Even if the previous works claim good results on highlight classification, they do not analyze a variety of ball hitting event types and have no idea of the detailed batting process and ball movement within a shot, such as: “The ball batted into the left infield is picked up by an infielder and then thrown to the first baseman.” In nature, the first/second/third basemen, the shortstop as well as other players are important objects in terms of event understanding. However, when the camera focuses on a player, it is hard to recognize his fielding position. Hence, in this paper we explore field shots (the shots follow the batted ball in the field) and utilize the game-specific spatial patterns, e.g., the bases and the pitch mound, to identify the regions which the ball has passed through. With great success in speech recognition, HMMs are effective models for time-varying patterns and have been used widely in scene modeling for sports video [21], [22], [23], [24]. Thus, we propose an HMM-based mechanism to detect and classify up to 11 ball hitting events: (1) single, (2) double, (3) pop up, (4) fly out, (5) ground out, (6) two base hit, (7) foul ball, (8) foul out, (9) double play, (10) home run, and (11) home base out. In addition to providing the detailed description of each play, a baseball exploration system is also developed, so users can efficiently retrieve the batting clips desired.
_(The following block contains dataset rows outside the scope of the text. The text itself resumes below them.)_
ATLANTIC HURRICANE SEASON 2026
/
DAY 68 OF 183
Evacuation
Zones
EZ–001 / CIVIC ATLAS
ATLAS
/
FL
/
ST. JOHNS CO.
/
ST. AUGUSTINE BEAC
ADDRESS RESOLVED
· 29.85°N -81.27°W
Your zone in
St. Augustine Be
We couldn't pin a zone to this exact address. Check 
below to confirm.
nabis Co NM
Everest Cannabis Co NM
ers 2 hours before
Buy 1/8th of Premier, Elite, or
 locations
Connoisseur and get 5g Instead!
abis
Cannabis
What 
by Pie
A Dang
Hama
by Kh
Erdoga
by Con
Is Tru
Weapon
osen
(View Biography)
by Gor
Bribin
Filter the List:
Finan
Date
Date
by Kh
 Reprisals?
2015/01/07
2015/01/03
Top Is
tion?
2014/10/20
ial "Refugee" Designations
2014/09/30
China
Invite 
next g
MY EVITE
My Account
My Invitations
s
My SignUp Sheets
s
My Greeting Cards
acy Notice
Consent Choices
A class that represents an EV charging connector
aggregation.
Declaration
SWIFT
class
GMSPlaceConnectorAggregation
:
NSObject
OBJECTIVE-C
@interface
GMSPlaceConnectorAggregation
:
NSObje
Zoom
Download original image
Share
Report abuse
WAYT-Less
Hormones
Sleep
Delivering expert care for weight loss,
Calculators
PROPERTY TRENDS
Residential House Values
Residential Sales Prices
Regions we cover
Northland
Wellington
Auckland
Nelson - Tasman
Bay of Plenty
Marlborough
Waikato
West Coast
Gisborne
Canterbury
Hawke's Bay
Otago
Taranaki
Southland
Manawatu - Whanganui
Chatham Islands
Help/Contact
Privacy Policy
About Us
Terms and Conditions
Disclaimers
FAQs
With the proposed framework, highlight extraction and event indexing in baseball video will be more powerful and practical, since comprehensive, detailed, and explicit information about the game can be presented to users.

The rest of the paper is organized as follows. Section 2 describes the system overview of the proposed ball hitting event recognition. The processes of visual feature extraction and frame type classification are explained in Sections 3 Visual feature extraction, 4 Frame type classification and annotation string generation, respectively. Section 5 elaborates how to recognize ball hitting events using HMM. Experimental results and discussion are presented in Section 6. Section 7 introduces extensive applications based on the proposed system. Finally, Section 8 concludes this paper and describes the future work.